> **Document segment**:

--*--

P.S.: RFR [9] 8133651: automated replacing of old-style tags in docs

Martin Buchholz martinrb at google.com
Tue Sep 29 21:23:41 UTC 2015

Hi Alexander,

your change looks good.  It's OK to have manual corrections for automated
mega-changes like this, as long as they all revert changes.

Random comments:

Should you publish your specdiff?  I guess not - it would be empty!

            while((s = br.readLine()) != null) {

by matching only one line at a time, you lose the ability to make
replacements that span lines.  Perlers like to "slurp" in the entire file
as a single string.

        s = s.replace( "<CODE>", tag1);
        s = s.replace( "<Code>", tag1);
        s = s.replace("</CODE>", tag2);
        s = s.replace("</Code>", tag2);

Why not use case-insensitive regex?

Here's an emacs-lisp one-liner I've been known to use:

(defun tt-code ()
  (query-replace-regexp "<\\(tt\\|code\\)>\\([^&<>\\\\]+\\)</\\1>" "{@code

With more work, one can automate transformation of embedded things like <

But of course, it's not even possible to transform ALL uses of <code> to
{@code, if there was imaginative use of nested html tags.

On Tue, Sep 29, 2015 at 3:21 AM, Alexander Stepanov <
alexander.v.stepanov at oracle.com> wrote:

> Updated: a few manual corrections were made (as @linkplain tags displays
> nested {@code } literally):
> http://cr.openjdk.java.net/~avstepan/tmp/codeTags/jdk.patch
> -checked with specdiff (which of course does not cover documentation for
> internal packages), no unexpected diffs detected.
> Regards,
> Alexander
> On 9/27/2015 4:52 PM, Alexander Stepanov wrote:
>> Hello Martin,
>> Here is some simple app. to replace <code></code> tags with a new-style
>> {@code } one (which is definitely not so elegant as the Perl one-liners):
>> http://cr.openjdk.java.net/~avstepan/tmp/codeTags/SimpleTagEditor.java
>> Corresponding patch for jdk and replacement log (~62k of the tag changes):
>> http://cr.openjdk.java.net/~avstepan/tmp/codeTags/jdk.patch
>> http://cr.openjdk.java.net/~avstepan/tmp/codeTags/replace.log
>> (sorry, I have to check the correctness of the patch with specdiff yet,
>> so this is rather demo at the moment).
>> Don't know if these changes (cosmetic by nature) are desired for now or
>> not. Moreover, probably some part of them should go to another repos (e.g.,
>> awt, swing -> "client" instead of "dev").

--*--

> **Given information**:
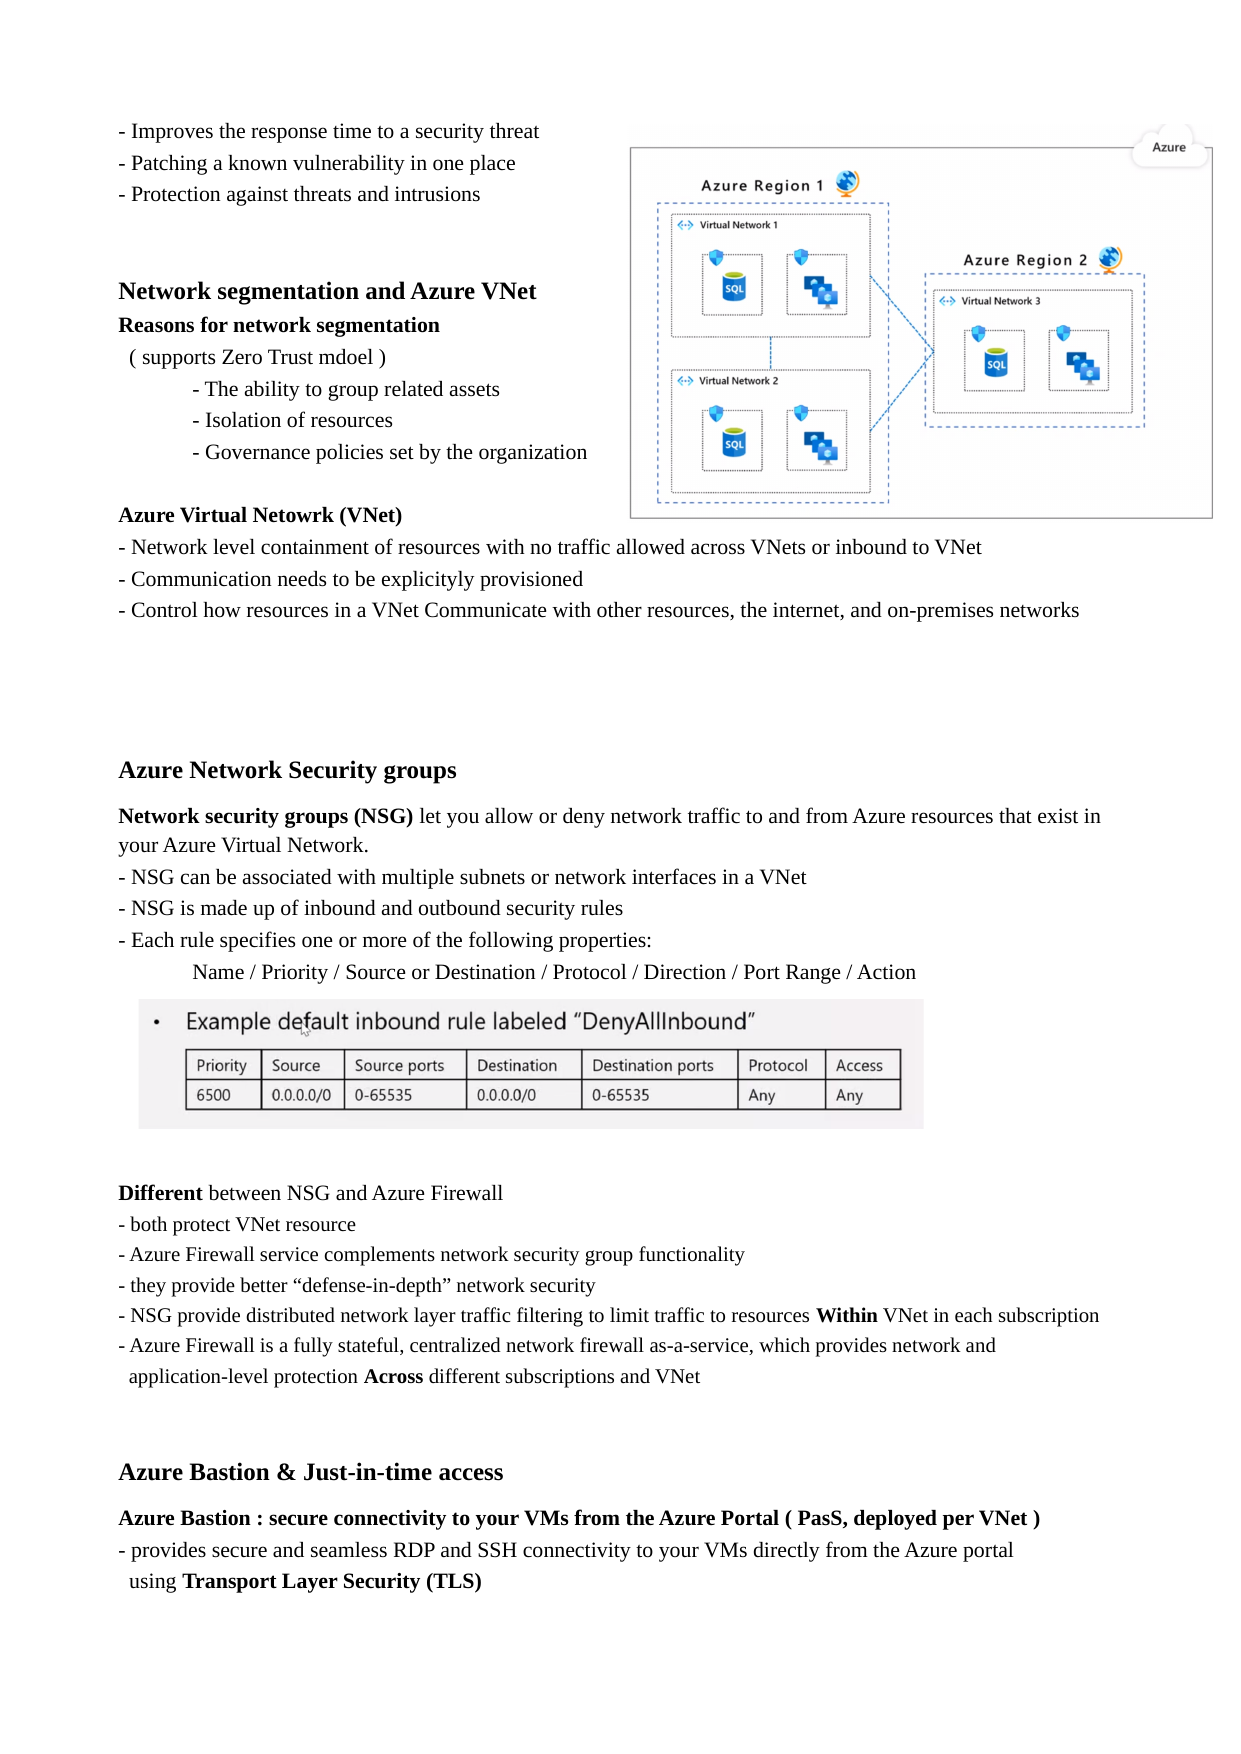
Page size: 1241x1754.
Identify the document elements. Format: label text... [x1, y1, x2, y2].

--*--

> **Complete the following**:
**1)** In two sentences, summarize the code-tag thread.
**2)** Please restate the paragraph of the code-tag thread that begins "by matching only one line at a time" in a single shorter sentence.
**3)** In the code-tag thread, why were a few manual corrections made to the patch?

> **Final answers**:
**1)** Alexander Stepanov wrote a simple app to replace old-style <code></code> tags with {@code } tags, produced a patch for jdk, made a few manual corrections, and checked the result with specdiff, finding no unexpected diffs. Martin Buchholz said the change looks good and suggested reading the whole file as one string and using case-insensitive regex, while noting that not every use of <code> can be transformed if nested html tags were used imaginatively.

**2)** Reading one line at a time rules out replacements that span lines, which is why Perl users read the entire file in as one string.

**3)** Because @linkplain tags display nested {@code } literally.